Search code examples
phpxmlxml-parsinghtml-parsing

PHP return XML string with values added to attributes missing values


I have to parse HTML and "HTML" from emails. I've already managed to create a function that cleans most of the errors such as improper nesting of elements.

I'm trying to determine how best to tackle the issue of HTML attributes that are missing values. We must parse everything ultimately as XML so well-formed HTML is a must as well.

The cleaning function starts off simple enough:

$xml = explode('<', $xml);

We quickly determine opening and closing tags of elements.

However once we get to attributes things get really messy really quickly:

  • Missing values.
  • People using single quotes instead of double quotes.
  • Attribute values may contain single quotes.

Here is an example of an HTML string we have to parse (a p element):

$s = 'p obnoxious nonprofessional style=\'wrong: lulz-immature\' dunno>Some paragraph text';

We do not care what those attributes are; our goal is simply to fix the XML so that it is well-formed as demonstrated by the following string:

$s = 'p obnoxious="true" nonprofessional="true" style="wrong: lulz-immature" dunno="true">Some paragraph text';

We're not interested in attribute="attribute" as that is just extra work (most email is frivolous) so we're simply interested in appending ="true" for each attribute missing a value just to prevent the XML parser on client browsers from failing over the trivialities of someone somewhere else not doing their job.

As I mentioned earlier we only need to fix the attributes which are missing values and we need to return a string. At this point all other issues of malformed XML have been addressed.
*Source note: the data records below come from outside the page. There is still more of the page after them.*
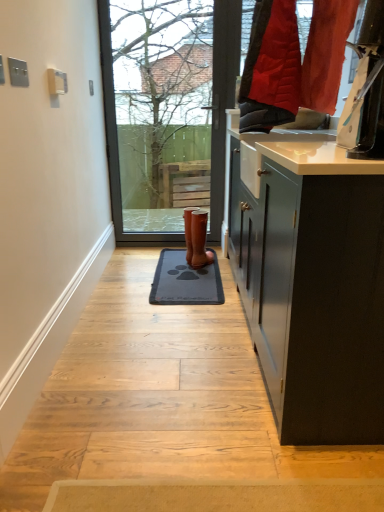
Question: Is point (198, 261) closer or farther from the camera than point (188, 23)?

Choices:
 (A) closer
 (B) farther

Answer: (A)

Question: Visually, is brown leather boot at center positioned to the left or to the right of bare branches at upper center?

Choices:
 (A) left
 (B) right

Answer: (B)

Question: Considering the real-world distances, which object is farthest from the bare branches at upper center?

Choices:
 (A) dark gray rubber doormat at center
 (B) brown leather boot at center

Answer: (A)

Question: Estimate the real-world distances between objects in this image. Which object is closer to the dark gray rubber doormat at center?

Choices:
 (A) bare branches at upper center
 (B) brown leather boot at center

Answer: (B)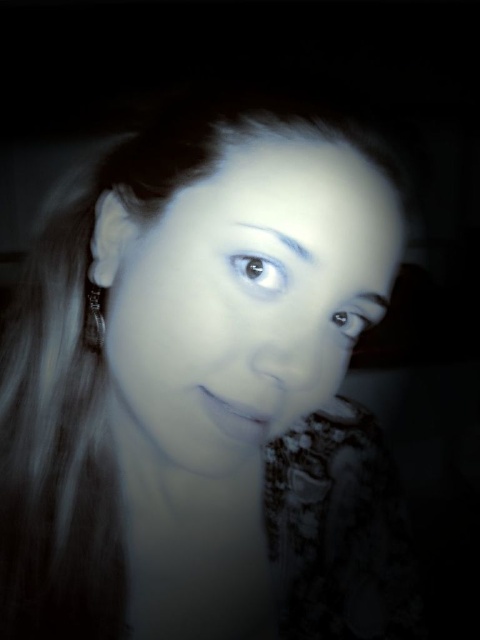
You are a photographer trying to adjust the lighting in the scene to ensure both the smooth skin face at center and the silver metallic earring at left are clearly visible. Given the current contrast, which object might be more challenging to properly expose for and why?

The silver metallic earring at left might be more challenging to properly expose for because it is smaller than the smooth skin face at center, making it harder to balance the lighting between the two objects in such a high contrast environment.

You are a photographer adjusting lighting for a portrait. You notice the smooth skin face at center and the shiny black eye at upper right. Which object is positioned higher in the image?

The smooth skin face at center is taller than the shiny black eye at upper right, so the smooth skin face at center is positioned higher in the image.

You are a photographer analyzing the lighting in this image. You notice the silver metallic earring at left and the shiny black eye at upper right. Which object is positioned higher up in the image?

The silver metallic earring at left is located above the shiny black eye at upper right, so it is positioned higher up in the image.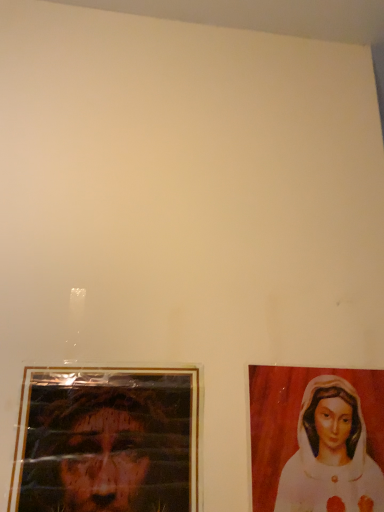
Question: Should I look upward or downward to see matte white painting of woman at right?

Choices:
 (A) up
 (B) down

Answer: (B)

Question: From the image's perspective, is gold-framed photo at lower left located above matte white painting of woman at right?

Choices:
 (A) no
 (B) yes

Answer: (B)

Question: Can you confirm if gold-framed photo at lower left is taller than matte white painting of woman at right?

Choices:
 (A) no
 (B) yes

Answer: (B)

Question: Is the position of gold-framed photo at lower left less distant than that of matte white painting of woman at right?

Choices:
 (A) no
 (B) yes

Answer: (B)

Question: From a real-world perspective, is gold-framed photo at lower left located higher than matte white painting of woman at right?

Choices:
 (A) yes
 (B) no

Answer: (B)

Question: Can you confirm if gold-framed photo at lower left is wider than matte white painting of woman at right?

Choices:
 (A) no
 (B) yes

Answer: (B)

Question: Considering the relative positions of gold-framed photo at lower left and matte white painting of woman at right in the image provided, is gold-framed photo at lower left to the right of matte white painting of woman at right from the viewer's perspective?

Choices:
 (A) yes
 (B) no

Answer: (B)

Question: Is matte white painting of woman at right not inside gold-framed photo at lower left?

Choices:
 (A) no
 (B) yes

Answer: (B)

Question: Is matte white painting of woman at right positioned in front of gold-framed photo at lower left?

Choices:
 (A) no
 (B) yes

Answer: (A)

Question: From the image's perspective, would you say matte white painting of woman at right is shown under gold-framed photo at lower left?

Choices:
 (A) no
 (B) yes

Answer: (B)

Question: From the image's perspective, does matte white painting of woman at right appear higher than gold-framed photo at lower left?

Choices:
 (A) no
 (B) yes

Answer: (A)

Question: Is matte white painting of woman at right to the left of gold-framed photo at lower left from the viewer's perspective?

Choices:
 (A) yes
 (B) no

Answer: (B)

Question: Does matte white painting of woman at right have a greater height compared to gold-framed photo at lower left?

Choices:
 (A) no
 (B) yes

Answer: (A)

Question: Is gold-framed photo at lower left spatially inside matte white painting of woman at right, or outside of it?

Choices:
 (A) outside
 (B) inside

Answer: (A)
I'm not sure where I should start as the topic is such a mess. So...

  • We're open to sending the entire XML string as a whole to be parsed and returned back as a string with some built in library. If this option presume that the XML is well-formed with a proper XML declaration (<?xml version="1.0" encoding="UTF-8"?>).
  • We're open to manually creating a function to address whatever we encounter though we're not interested in building a validator as much of the "HTML" we receive screams 1997.
  • We are working with the XML as a single string or an array (your pick); we are explicitly not dealing with files.

How do we with reasonable effort ensure that an XML string (in part or whole) is returned as a string with values for all attributes?


Solution

  • The DOM extension may solve your problem:

    $doc = new DOMDocument('1.0');
    $doc->loadHTML('<p obnoxious nonprofessional style=\'wrong: lulz-immature\' dunno>Some paragraph text');
    
    echo $doc->saveXML();
    

    The above code will result in the following output:

    <?xml version="1.0" standalone="yes"?>
    <!DOCTYPE html PUBLIC "-//W3C//DTD HTML 4.0 Transitional//EN" "http://www.w3.org/TR/REC-html40/loose.dtd">
    <html><body><p obnoxious="" nonprofessional="" style="wrong: lulz-immature" dunno="">Some paragraph text</p></body></html>
    

    You may replace every ="" with ="true" if you want, but the output is already a valid XML.